Daycares and athletes deal with record breaking heat
A look at how schools and coaches are keeping everyone cool during the heat wave.
Outdoor playtime was cut short today at the Primrose School in East Brainerd. Temperatures were in the 80s before noon, heading toward record-breaking lower 90s. Executive Director Julie Sexton wanted to make sure the children didn't get burned when touching the playground equipment.
"We break their outside time into smaller increments and do 10 minutes or 15 minutes as opposed to a full half hour," Sexton said.
The staff used a temperature gun and touch test to see how hot the equipment was and had plenty of water for the children to drink. The kids are also encouraged to find shade. If it's too hot outside, Sexton said there's plenty for the children to do indoors.
"We love to have dance parties, but we've set up obstacle courses. We have a parachute. We have tunnels," Sexton explained. "Different things that they can do."
Also, on hot days, most play time is in the relatively cooler morning hours.
Older kids, especially athletes, have to be careful too. Central High Head Football Coach Curt Jones says even though he held spring practice today, he treated it like a summer practice.
"At every drill station today, we'll have extra water bottles set aside so the kids can get water at any time that they need it.
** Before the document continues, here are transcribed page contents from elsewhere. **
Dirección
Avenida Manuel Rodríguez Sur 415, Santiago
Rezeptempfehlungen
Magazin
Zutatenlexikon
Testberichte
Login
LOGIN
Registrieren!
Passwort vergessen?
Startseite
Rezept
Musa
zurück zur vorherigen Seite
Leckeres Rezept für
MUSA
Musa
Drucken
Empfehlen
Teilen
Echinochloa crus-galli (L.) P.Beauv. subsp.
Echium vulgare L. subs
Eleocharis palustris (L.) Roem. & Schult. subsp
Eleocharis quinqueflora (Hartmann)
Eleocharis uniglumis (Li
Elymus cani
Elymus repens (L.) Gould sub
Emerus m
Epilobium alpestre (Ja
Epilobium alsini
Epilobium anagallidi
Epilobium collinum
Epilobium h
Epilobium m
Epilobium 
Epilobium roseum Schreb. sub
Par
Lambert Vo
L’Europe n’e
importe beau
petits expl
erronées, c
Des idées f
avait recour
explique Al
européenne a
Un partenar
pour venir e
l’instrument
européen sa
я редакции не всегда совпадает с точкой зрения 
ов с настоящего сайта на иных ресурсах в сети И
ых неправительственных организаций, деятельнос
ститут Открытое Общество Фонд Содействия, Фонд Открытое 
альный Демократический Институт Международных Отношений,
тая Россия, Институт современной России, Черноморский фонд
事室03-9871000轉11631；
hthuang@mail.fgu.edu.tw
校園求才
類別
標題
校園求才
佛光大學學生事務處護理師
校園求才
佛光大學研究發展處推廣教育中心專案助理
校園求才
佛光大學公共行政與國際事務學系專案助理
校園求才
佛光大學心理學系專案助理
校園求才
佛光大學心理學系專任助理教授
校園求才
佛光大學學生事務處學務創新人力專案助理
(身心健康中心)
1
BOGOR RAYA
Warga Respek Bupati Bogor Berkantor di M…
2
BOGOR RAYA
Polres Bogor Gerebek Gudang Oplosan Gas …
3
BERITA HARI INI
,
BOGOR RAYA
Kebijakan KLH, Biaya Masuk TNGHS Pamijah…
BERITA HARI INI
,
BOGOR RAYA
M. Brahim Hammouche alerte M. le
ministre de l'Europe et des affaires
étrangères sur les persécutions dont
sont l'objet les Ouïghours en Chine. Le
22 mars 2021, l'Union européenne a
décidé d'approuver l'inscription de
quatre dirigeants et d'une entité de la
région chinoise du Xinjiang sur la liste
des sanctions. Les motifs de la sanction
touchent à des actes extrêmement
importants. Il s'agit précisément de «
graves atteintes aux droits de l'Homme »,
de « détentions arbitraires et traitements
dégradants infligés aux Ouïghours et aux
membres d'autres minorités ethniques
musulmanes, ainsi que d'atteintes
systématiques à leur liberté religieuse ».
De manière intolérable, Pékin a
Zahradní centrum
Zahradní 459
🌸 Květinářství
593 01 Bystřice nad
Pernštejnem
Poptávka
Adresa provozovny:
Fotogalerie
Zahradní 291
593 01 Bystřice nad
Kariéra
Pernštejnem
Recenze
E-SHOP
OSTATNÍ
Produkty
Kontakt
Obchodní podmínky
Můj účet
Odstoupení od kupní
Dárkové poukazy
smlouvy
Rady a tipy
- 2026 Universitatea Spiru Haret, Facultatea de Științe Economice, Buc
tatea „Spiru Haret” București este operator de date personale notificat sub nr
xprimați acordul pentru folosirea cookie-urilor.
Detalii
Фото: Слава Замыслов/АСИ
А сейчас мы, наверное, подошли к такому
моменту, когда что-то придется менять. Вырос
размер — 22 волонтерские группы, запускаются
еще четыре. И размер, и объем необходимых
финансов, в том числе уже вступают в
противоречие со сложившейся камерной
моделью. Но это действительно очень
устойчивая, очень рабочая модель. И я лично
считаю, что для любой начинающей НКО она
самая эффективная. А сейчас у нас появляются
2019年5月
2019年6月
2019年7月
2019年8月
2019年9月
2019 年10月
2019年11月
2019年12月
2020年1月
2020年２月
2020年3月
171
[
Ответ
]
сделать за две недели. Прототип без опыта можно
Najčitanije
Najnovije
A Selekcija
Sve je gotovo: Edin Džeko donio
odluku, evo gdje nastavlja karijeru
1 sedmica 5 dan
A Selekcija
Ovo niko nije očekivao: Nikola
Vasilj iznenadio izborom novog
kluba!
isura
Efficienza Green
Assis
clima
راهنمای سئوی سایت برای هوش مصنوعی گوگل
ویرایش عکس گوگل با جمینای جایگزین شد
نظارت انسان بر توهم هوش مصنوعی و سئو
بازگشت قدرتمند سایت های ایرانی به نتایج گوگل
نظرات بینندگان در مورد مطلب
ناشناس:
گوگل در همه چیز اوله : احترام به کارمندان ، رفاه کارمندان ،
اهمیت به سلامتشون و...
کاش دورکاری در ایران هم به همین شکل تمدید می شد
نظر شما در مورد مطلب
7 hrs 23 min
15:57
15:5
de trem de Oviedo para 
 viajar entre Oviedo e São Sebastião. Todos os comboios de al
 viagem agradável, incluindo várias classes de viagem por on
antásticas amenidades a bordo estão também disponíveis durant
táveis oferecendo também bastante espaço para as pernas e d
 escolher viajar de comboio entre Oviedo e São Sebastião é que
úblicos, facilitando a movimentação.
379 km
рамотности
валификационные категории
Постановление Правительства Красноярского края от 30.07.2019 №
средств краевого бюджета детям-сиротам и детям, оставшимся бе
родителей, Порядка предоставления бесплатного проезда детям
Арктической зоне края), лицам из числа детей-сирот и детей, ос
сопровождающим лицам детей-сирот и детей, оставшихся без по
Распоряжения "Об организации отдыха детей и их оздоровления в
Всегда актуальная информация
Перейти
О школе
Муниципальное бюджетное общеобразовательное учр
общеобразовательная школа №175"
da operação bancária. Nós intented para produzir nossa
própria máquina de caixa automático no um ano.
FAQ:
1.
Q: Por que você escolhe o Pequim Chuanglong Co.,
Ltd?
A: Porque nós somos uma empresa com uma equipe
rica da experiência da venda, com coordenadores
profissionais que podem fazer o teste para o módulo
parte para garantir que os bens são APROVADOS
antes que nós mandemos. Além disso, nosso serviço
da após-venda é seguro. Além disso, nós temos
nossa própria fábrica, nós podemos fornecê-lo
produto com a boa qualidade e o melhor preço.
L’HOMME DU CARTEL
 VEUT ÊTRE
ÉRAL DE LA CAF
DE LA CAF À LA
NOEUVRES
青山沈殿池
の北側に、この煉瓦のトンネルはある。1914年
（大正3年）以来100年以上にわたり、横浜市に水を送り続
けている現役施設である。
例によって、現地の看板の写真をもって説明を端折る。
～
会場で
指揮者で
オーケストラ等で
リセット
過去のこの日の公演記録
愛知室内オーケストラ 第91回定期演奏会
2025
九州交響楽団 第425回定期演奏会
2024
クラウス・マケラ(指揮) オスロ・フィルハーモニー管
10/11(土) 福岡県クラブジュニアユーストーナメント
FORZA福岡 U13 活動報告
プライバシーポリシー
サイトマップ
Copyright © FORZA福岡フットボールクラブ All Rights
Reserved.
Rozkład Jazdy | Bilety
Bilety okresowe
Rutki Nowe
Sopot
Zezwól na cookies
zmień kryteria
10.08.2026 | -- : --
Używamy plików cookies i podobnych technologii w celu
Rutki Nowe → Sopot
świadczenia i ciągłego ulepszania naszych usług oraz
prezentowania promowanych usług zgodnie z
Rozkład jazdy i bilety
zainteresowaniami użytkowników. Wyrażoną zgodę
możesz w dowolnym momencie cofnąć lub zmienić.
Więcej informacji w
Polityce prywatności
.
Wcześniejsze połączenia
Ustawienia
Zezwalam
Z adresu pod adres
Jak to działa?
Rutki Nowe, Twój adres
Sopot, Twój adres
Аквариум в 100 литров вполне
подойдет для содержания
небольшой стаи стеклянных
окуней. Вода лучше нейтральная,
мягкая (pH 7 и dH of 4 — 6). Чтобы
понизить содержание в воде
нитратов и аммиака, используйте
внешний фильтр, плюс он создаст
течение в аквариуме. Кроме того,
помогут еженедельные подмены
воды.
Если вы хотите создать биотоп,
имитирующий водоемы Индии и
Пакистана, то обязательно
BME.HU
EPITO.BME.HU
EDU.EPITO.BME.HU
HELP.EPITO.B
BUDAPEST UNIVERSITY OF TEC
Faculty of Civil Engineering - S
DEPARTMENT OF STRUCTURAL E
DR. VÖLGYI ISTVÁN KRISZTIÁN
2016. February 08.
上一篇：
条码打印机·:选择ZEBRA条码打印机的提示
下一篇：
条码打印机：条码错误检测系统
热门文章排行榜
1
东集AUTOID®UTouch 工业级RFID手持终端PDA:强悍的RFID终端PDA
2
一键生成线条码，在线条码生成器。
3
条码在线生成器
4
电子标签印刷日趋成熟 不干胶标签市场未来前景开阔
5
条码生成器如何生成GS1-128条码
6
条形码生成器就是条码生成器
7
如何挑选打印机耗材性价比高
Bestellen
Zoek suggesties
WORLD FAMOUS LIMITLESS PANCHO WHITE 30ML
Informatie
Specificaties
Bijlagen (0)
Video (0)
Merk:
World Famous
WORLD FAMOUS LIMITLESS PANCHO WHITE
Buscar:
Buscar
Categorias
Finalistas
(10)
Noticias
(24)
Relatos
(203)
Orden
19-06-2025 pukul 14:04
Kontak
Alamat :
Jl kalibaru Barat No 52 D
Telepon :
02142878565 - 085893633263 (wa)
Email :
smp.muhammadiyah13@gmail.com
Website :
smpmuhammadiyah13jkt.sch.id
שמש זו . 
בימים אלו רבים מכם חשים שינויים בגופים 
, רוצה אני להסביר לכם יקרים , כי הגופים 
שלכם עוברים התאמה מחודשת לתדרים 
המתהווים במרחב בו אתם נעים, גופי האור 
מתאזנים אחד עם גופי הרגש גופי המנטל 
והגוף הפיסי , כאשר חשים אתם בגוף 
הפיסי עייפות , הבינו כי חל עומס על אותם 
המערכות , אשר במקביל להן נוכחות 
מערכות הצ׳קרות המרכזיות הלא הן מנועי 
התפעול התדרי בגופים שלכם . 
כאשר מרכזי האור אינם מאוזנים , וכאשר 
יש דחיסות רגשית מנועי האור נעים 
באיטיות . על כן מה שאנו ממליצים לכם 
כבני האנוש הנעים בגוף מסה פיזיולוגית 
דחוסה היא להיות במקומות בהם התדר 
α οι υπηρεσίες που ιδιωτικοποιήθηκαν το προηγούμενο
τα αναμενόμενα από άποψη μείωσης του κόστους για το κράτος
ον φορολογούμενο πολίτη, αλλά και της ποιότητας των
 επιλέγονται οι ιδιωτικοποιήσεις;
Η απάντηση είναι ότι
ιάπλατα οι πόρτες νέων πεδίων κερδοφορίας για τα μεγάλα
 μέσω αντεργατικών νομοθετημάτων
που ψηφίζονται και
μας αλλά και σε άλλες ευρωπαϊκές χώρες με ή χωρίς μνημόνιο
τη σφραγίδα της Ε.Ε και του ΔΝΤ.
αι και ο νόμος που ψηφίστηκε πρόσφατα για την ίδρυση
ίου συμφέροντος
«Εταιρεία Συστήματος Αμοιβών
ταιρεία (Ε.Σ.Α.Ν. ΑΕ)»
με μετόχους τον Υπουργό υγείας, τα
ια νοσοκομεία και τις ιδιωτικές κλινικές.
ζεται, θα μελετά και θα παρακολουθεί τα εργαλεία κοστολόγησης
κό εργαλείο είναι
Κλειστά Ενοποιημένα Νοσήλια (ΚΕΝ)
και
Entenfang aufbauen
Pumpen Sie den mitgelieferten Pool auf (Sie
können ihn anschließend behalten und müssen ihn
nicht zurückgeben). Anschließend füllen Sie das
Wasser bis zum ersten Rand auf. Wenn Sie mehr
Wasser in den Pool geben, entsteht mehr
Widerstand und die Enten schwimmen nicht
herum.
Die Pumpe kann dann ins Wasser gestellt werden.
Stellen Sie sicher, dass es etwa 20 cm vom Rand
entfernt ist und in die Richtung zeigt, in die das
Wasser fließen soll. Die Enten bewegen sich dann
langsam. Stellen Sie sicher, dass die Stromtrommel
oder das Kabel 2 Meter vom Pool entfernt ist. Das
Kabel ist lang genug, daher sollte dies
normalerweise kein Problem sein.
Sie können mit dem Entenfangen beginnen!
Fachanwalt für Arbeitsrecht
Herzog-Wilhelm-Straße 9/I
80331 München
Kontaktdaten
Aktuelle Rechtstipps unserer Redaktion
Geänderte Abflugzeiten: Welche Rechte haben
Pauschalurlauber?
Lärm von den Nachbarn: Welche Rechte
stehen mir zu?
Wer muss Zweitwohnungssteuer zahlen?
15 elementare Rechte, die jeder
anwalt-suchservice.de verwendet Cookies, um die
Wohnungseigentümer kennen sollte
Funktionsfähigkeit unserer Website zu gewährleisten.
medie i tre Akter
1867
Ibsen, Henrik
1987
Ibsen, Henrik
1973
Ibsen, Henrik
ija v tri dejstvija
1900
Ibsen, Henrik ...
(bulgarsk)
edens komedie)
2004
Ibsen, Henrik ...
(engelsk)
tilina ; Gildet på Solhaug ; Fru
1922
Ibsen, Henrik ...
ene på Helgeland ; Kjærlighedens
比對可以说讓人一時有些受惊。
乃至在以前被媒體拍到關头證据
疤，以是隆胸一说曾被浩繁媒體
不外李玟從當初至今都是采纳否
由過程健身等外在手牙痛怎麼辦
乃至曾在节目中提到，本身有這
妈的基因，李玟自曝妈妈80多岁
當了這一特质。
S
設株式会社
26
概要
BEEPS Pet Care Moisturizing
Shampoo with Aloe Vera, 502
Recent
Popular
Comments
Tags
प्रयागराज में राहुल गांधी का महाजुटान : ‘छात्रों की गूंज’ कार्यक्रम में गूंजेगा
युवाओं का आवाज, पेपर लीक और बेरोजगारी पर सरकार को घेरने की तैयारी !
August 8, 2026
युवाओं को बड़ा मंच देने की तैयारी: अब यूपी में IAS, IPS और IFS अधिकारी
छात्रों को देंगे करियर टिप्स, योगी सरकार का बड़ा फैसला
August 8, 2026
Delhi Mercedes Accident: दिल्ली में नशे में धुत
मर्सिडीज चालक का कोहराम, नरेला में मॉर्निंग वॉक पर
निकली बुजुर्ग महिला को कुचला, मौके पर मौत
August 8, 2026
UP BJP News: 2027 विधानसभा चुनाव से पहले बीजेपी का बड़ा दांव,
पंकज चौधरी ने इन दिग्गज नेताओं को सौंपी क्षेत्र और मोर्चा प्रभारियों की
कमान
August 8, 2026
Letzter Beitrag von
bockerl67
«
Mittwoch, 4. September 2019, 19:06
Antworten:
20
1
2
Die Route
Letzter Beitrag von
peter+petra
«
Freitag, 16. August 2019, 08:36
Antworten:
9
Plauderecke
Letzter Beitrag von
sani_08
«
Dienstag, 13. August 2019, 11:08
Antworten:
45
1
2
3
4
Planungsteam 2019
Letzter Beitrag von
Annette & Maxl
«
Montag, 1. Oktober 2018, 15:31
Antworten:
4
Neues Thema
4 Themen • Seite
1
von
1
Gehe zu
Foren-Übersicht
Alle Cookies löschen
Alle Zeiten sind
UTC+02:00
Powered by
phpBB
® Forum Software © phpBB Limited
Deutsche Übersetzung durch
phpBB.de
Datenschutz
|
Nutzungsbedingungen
We'll have a break every 10 to 15 minutes," Jones said.
He tells the players to maintain a healthy, balanced diet and avoid sugary drinks.
"It's something that we recommend they start on two days ahead of time to make sure they're not behind in the hydration game," Jones added.
If the heat becomes too much for them to handle, Jones said he won't push the team too hard.
"If we have to cut something a little short, there's nothing wrong with that," Jones.
After school is out for the year, some practices will be held in the morning during the relatively cooler hours of the day.